Deuteronomium 33:29
Deuteronomium 33:29 NBG-vertaling 1951 (NBG51)
Welzalig zijt gij, Israël; wie is aan u gelijk? Een volk, verlost door de HERE, die het schild uwer hulp en het zwaard uwer hoogheid is. Daarom zullen uw vijanden veinzen u hulde te brengen, en gij zult op hun hoogten treden.
Deuteronomium 33:29 Statenvertaling (Importantia edition) (STV)
Welgelukzalig zijt gij, o Israël! wie is u gelijk? gij zijt een volk, verlost door den HEERE, het Schild uwer hulp, en Die een Zwaard is uwer hoogheid; daarom zullen zich uw vijanden geveinsdelijk aan u onderwerpen, en gij zult op hun hoogten treden!

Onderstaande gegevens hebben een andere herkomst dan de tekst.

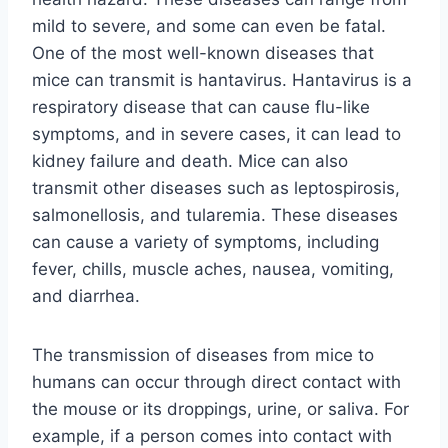
mild to severe, and some can even be fatal.
One of the most well-known diseases that
mice can transmit is hantavirus. Hantavirus is a
respiratory disease that can cause flu-like
symptoms, and in severe cases, it can lead to
kidney failure and death. Mice can also
transmit other diseases such as leptospirosis,
salmonellosis, and tularemia. These diseases
can cause a variety of symptoms, including
fever, chills, muscle aches, nausea, vomiting,
and diarrhea.
The transmission of diseases from mice to
humans can occur through direct contact with
the mouse or its droppings, urine, or saliva. For
example, if a person comes into contact with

Deuteronomium 33:29 Herziene Statenvertaling (HSV)
Welzalig bent u, Israël! Wie is zoals u? U bent een volk dat door de HEERE verlost is. Hij is een schild en een hulp voor u, Hij is uw majesteitelijke zwaard; daarom zullen uw vijanden zich geveinsd aan u onderwerpen, en ú zult hun hoogten betreden!